## Text under study
[Start of Attachment]

Well, forget the shame part, I was giggling like a schoolgirl
with a copy of N'Sync Confessions. Being the saintly fellow
that I am, I awarded Andrew a movie which did not harm me physically,
but had merely pissed me off - The Video Dead - but my
largesse was not duplicated by my peers. Witness the movie picked
for me by Ken Begg, doubtless in retaliation for my expose of
The Unseemly Graft Incident At NOWFF
XI.
Somehow
I knew I would get Ken in the draw; his endurance levels are legendary
(Sweet
November, for God's sake!) and he seems absolutely obsessed
with discovering my breaking point. This started with his offhanded
mention, back when we were planning the Bangs 'n' Whimpers Roundtable,
that one of us "should review Doomsday Machine,"
and like Susan Strasberg in Psych-Out, I went "Sure,
why not?" and found myself in Cinema Hell. Though I blame
him by association for B-Fest's infliction of Jungle Hell
upon my soft, unprotected psyche's underbelly, I think he is bitter
because he was not truly responsible for the experience that turned
me into a catatonic wreck.
So
when I found out that Ken was my Secret Santa, I said to my wife,
"You know, I keep hearing seagulls cry, punctuated with Neil
Diamond music." Within the hour, the message hit my In Box:
It was time for me to break out that copy of Jonathan Livingston
Seagull.
Yes,
I had long ago bought the bullet that was about to be loaded in
the gun pointed at my head. It was hard to resist. Going through
the inventory at an out-of -the-way BlockWood Video, I found it
in a black library case - no cover art - just a sticker stating
"Jonathan Livingston Seagull - $5.99". But it was the
other stickers on the shrink wrapping that told the tale: "$3.99"
"$2.99" and finally "$1.99". I theorized that
if I waited another week, there would be one more sticker, "Please
- We'll Pay You" - but plopped down
the two bucks anyway and slid it into The Box, wherein resides
Upcoming Reviews.
Finally,
it was time to tear away the cellophane and see what two bucks
will buy ya these days.
Ken,
I have to say I'm sorry - it hurt me, but not in the way you intended.
Perhaps it is the way I hardened myself by watching the supremely
un-entertaining Pink Lady and Jeff over and over. Better
luck next time (and put down that copy of The
Lonely Lady - I have a cane, and I'm not afraid to use
it).
Jonathan
Livingston Seagull is, of course, based on the best-selling
book by Richard D. Bach. I can't call it a novel, or even a novella,
it's more like an extended short story. I read the dang thing
back in the 70s, when Congress passed a law requiring it. Not
terrible, but very indicative of the early 70s, if you catch my
drift. Author D. Bach reportedly hated the movie. Why should he
be different from anybody else?
Let's
start with some very nice nature nature photography (the helicopter
shots by MacGillivray/Freeman get their own credit, and they deserve
it) - backed by Neil Diamond music. Now, I will admit to liking
Diamond's music, but there is also a sameness about it;
all throughout this movie I will expect him to burst into "They're
comin' to America!!!"

[End of Attachment]

## Records
[Start of Attachment]

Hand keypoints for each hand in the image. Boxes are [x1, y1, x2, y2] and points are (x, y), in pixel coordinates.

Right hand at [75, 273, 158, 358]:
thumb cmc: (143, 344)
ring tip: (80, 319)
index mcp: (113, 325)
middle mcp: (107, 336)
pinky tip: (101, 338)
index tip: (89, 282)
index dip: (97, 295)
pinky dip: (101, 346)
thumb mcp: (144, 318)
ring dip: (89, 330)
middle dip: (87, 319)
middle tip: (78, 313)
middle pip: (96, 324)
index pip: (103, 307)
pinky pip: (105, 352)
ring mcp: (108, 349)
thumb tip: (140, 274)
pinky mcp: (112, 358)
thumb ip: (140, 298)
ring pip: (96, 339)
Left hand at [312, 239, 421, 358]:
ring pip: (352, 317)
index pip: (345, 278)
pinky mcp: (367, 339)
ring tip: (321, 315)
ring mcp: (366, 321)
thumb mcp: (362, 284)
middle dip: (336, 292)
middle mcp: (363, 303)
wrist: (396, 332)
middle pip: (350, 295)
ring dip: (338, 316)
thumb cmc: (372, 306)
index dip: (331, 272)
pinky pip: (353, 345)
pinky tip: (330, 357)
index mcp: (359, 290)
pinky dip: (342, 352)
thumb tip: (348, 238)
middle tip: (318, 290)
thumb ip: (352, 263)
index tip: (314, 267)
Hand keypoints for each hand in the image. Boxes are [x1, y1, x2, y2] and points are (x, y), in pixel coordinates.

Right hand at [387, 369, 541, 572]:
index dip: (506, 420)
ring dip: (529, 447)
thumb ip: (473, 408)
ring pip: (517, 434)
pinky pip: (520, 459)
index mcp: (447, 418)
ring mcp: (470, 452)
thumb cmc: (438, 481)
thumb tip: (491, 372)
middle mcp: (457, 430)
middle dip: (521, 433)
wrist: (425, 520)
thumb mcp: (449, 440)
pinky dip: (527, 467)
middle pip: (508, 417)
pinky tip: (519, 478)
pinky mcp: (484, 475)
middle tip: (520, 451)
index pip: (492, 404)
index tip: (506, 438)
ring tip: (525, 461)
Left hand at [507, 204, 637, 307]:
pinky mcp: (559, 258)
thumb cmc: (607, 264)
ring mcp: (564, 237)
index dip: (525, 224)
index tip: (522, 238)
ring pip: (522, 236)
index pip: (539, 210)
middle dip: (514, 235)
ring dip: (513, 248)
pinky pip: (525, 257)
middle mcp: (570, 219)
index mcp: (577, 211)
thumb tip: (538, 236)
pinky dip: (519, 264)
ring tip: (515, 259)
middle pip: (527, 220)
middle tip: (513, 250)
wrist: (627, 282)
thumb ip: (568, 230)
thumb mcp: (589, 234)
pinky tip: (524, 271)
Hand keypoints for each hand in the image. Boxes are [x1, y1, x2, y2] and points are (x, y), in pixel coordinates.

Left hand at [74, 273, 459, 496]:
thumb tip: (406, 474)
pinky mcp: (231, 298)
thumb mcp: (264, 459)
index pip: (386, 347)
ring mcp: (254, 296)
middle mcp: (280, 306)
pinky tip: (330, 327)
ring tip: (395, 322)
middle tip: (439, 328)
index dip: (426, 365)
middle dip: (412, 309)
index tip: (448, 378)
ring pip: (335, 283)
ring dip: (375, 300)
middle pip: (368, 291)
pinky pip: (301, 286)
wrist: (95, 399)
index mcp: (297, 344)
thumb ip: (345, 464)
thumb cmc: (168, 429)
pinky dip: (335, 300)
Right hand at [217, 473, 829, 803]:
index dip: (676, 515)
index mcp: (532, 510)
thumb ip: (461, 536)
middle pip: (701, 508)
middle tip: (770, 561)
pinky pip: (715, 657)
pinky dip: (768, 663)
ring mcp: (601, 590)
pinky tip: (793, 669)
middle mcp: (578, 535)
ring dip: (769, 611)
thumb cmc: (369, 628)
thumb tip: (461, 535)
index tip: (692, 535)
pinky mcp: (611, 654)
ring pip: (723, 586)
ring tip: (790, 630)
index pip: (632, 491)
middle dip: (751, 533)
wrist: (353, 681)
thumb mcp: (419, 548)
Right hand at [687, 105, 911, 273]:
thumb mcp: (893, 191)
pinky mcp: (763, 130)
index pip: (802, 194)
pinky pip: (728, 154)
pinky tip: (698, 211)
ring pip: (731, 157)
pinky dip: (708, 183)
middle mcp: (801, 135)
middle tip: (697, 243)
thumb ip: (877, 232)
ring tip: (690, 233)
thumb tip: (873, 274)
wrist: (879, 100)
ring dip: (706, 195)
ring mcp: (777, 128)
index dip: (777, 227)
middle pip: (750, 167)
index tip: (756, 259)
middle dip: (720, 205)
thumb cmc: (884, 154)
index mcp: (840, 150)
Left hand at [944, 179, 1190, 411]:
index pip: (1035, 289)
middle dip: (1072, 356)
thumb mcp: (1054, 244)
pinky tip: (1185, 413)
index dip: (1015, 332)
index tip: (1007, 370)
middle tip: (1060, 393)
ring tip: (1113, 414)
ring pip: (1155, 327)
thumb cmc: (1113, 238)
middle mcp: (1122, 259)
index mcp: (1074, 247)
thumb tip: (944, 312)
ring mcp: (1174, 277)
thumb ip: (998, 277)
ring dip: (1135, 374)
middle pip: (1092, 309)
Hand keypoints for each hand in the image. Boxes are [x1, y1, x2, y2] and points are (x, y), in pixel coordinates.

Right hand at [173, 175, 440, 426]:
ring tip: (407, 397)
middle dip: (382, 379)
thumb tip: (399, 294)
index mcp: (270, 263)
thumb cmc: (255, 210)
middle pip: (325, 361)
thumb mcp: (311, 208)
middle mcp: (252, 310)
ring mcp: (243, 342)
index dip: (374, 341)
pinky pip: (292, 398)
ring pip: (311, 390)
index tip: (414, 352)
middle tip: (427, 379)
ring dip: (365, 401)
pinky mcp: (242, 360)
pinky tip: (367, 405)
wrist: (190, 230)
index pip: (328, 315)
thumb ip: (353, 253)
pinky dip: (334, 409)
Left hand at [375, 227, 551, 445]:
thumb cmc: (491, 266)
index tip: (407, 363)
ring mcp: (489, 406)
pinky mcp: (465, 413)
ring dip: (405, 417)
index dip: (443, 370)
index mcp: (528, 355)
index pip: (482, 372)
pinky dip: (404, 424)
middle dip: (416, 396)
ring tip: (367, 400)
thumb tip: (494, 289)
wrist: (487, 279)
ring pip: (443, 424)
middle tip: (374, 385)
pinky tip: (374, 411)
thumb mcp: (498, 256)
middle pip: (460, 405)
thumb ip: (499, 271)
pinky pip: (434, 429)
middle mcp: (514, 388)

[End of Attachment]

## What you should do
In the review of Jonathan Livingston Seagull, what price did the last sticker on the tape's shrink wrapping show?

## Output for this task
$1.99